Canada was involved in pre- and post-conflict Afghanistan not just militarily, but also via its development programming and humanitarian support. Information gathered by the various departmental channels is vital to developing an integrated response to potential human displacement across government. Better inter-governmental co-ordination would improve refugee response systems, particularly in countries where Canada is diplomatically present.

  • Adopt emergency measures to respond to crises

Canada rather proudly states that it responded to the Afghan crisis by effectively accommodating on-ground challenges. This included bypassing and altering screening and documentation requirements. But this was done only after the realization that regular, peace-time processing measures were not working. Precious time was lost in the process of coming to this realization. Had such measures been in place beforehand, the response would have been immediate. Therefore, it is imperative to acknowledge the distinction between and the need for peace-time and conflict-related refugee processing mechanisms.

A Canadian government official recently commented on Canada’s refusal to bring in relatives of Afghan refugee applicants who were deemed inadmissible. He said: “the hard part of the job has been telling people: ‘I’m sorry, this is the policy.”

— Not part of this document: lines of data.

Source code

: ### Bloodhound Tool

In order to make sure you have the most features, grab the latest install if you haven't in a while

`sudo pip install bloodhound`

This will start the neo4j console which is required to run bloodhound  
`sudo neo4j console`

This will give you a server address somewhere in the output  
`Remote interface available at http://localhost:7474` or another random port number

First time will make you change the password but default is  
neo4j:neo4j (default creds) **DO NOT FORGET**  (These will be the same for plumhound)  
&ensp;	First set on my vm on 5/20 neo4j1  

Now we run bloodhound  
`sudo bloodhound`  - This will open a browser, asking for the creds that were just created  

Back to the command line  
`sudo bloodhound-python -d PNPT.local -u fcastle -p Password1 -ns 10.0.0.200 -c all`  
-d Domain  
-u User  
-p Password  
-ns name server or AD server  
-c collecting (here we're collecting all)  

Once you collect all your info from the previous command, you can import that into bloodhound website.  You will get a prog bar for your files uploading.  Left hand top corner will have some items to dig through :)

This comment in a nutshell sums up Canada’s disconnect from reality as it relates to its refugee response. The Afghan case has demonstrated that whiteness manifests itself not only in racial discrimination but also in policies that are largely oblivious to reality outside our borders. Canada prioritized its bureaucracy and interventions over the risks faced by the Afghan people, and the system ignored the urgency of a country on the brink of collapse. If this is what our refugee system is built around, it is clearly geared toward helping Canada, and not the vulnerable.